# EXERCISE DESCRIPTION
Can you reproduce everything in the excerpt about the New Mexico forest ruling from "New Mexico’s entire" down to "and firewood collection.", swapping "prescribed fires" for "controlled burns"?

# SOURCE EXTRACT
Larry Martinez from Española hand lights a prescribed burn in the Santa Fe watershed in 2015 for the U.S. Forest Service. The forest service is seeking clarification on the scope of an injunction suspending the sale of fuel wood. (Eddie Moore/Albuquerque Journal)

Copyright © 2019 Albuquerque Journal

New Mexico’s entire congressional delegation has asked the U.S. Forest Service to take immediate action to resolve a court ruling that has halted all timber management on New Mexico’s national forests, including prescribed fires and firewood collection.

WildEarth Guardians, the group that brought the lawsuit, meanwhile, has responded to the statewide backlash and asked the District Court of Arizona to exclude cutting and collection of firewood from the list of prohibited timber management activities.

The decision was the result of a WildEarth Guardians lawsuit alleging the U.S. Forest Service and Fish and Wildlife Service had not adequately monitored populations of the Mexican Spotted Owl as required under the Endangered Species Act.

U.S. Sens. Tom Udall and Martin Heinrich, and U.S. Reps. Ben Ray Luján, Deb Haaland, and Xochitl Torres Small, all New Mexico Democrats, wrote to U.S. Forest Service Chief Vicki Christiansen on Friday.

# DATA
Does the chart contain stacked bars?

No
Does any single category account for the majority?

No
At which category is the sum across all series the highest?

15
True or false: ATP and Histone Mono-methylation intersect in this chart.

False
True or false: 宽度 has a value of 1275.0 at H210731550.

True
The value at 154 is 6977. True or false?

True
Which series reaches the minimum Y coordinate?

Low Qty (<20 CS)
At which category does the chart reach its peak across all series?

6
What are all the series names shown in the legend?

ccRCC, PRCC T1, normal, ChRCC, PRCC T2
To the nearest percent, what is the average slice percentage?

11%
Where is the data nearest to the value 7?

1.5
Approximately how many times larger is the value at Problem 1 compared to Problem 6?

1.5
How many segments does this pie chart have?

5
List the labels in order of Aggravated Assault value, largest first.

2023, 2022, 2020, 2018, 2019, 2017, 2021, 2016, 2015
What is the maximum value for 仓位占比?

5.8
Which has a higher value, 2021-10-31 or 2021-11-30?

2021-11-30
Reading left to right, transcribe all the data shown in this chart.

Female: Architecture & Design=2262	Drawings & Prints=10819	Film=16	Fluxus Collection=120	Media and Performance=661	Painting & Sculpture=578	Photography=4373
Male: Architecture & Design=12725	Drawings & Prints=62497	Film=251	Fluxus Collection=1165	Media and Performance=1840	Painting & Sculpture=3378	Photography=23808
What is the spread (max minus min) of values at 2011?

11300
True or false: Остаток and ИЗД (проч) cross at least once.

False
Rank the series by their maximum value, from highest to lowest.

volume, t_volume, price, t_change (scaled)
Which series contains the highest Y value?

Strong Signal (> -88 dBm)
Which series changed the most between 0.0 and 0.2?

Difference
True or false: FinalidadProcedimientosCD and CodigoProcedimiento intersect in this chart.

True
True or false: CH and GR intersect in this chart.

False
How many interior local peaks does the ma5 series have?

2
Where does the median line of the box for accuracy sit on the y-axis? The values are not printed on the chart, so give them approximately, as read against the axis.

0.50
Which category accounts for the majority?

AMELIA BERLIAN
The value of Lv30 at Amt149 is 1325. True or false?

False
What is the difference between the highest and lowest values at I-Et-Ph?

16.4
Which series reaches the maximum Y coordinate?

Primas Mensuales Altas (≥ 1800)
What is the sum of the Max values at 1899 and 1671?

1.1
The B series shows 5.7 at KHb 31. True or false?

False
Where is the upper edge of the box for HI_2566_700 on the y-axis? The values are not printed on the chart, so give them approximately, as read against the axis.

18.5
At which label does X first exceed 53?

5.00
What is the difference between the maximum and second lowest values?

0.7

# REPLY TO THE EXERCISE
New Mexico’s entire congressional delegation has asked the U.S. Forest Service to take immediate action to resolve a court ruling that has halted all timber management on New Mexico’s national forests, including controlled burns and firewood collection.